- JOB
Your task is to output, without alteration, each line from the one containing "- 参与死锁的所有进程都在等待资源" through the final line of the records below.

Plain-text document sources
★ ★ ★ ★

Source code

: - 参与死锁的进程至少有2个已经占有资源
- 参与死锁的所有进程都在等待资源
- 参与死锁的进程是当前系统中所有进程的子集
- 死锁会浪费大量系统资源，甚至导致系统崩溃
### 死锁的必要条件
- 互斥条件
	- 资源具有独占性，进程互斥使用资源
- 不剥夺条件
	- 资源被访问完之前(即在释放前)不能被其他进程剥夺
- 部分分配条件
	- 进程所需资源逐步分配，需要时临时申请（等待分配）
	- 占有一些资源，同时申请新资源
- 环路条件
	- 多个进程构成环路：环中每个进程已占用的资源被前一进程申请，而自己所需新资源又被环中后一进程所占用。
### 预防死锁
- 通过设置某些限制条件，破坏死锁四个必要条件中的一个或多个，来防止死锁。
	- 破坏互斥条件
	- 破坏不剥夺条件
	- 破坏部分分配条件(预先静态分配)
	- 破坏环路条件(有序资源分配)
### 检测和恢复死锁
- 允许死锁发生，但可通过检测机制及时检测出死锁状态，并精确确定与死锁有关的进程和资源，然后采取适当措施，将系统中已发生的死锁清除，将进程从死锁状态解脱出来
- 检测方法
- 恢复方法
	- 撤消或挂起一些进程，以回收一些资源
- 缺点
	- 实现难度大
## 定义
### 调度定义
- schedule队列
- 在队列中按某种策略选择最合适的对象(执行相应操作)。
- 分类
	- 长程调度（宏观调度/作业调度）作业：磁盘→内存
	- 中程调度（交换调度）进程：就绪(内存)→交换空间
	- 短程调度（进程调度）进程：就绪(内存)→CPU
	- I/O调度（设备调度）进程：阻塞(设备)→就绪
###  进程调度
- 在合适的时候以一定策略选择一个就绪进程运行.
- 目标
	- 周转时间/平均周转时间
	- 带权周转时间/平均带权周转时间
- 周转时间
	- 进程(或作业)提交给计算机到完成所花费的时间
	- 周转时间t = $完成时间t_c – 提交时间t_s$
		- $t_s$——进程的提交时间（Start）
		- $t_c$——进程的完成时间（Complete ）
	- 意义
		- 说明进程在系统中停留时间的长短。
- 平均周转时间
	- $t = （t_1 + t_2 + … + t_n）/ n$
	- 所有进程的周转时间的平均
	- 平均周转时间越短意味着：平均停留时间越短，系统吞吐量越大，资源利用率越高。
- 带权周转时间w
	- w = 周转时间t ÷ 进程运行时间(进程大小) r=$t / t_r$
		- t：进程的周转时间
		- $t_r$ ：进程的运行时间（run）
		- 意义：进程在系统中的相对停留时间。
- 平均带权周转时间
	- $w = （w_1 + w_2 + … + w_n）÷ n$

★ ★ ★ ★

- OUTPUT BELOW
- 参与死锁的所有进程都在等待资源
- 参与死锁的进程是当前系统中所有进程的子集
- 死锁会浪费大量系统资源，甚至导致系统崩溃
### 死锁的必要条件
- 互斥条件
	- 资源具有独占性，进程互斥使用资源
- 不剥夺条件
	- 资源被访问完之前(即在释放前)不能被其他进程剥夺
- 部分分配条件
	- 进程所需资源逐步分配，需要时临时申请（等待分配）
	- 占有一些资源，同时申请新资源
- 环路条件
	- 多个进程构成环路：环中每个进程已占用的资源被前一进程申请，而自己所需新资源又被环中后一进程所占用。
### 预防死锁
- 通过设置某些限制条件，破坏死锁四个必要条件中的一个或多个，来防止死锁。
	- 破坏互斥条件
	- 破坏不剥夺条件
	- 破坏部分分配条件(预先静态分配)
	- 破坏环路条件(有序资源分配)
### 检测和恢复死锁
- 允许死锁发生，但可通过检测机制及时检测出死锁状态，并精确确定与死锁有关的进程和资源，然后采取适当措施，将系统中已发生的死锁清除，将进程从死锁状态解脱出来
- 检测方法
- 恢复方法
	- 撤消或挂起一些进程，以回收一些资源
- 缺点
	- 实现难度大
## 定义
### 调度定义
- schedule队列
- 在队列中按某种策略选择最合适的对象(执行相应操作)。
- 分类
	- 长程调度（宏观调度/作业调度）作业：磁盘→内存
	- 中程调度（交换调度）进程：就绪(内存)→交换空间
	- 短程调度（进程调度）进程：就绪(内存)→CPU
	- I/O调度（设备调度）进程：阻塞(设备)→就绪
###  进程调度
- 在合适的时候以一定策略选择一个就绪进程运行.
- 目标
	- 周转时间/平均周转时间
	- 带权周转时间/平均带权周转时间
- 周转时间
	- 进程(或作业)提交给计算机到完成所花费的时间
	- 周转时间t = $完成时间t_c – 提交时间t_s$
		- $t_s$——进程的提交时间（Start）
		- $t_c$——进程的完成时间（Complete ）
	- 意义
		- 说明进程在系统中停留时间的长短。
- 平均周转时间
	- $t = （t_1 + t_2 + … + t_n）/ n$
	- 所有进程的周转时间的平均
	- 平均周转时间越短意味着：平均停留时间越短，系统吞吐量越大，资源利用率越高。
- 带权周转时间w
	- w = 周转时间t ÷ 进程运行时间(进程大小) r=$t / t_r$
		- t：进程的周转时间
		- $t_r$ ：进程的运行时间（run）
		- 意义：进程在系统中的相对停留时间。
- 平均带权周转时间
	- $w = （w_1 + w_2 + … + w_n）÷ n$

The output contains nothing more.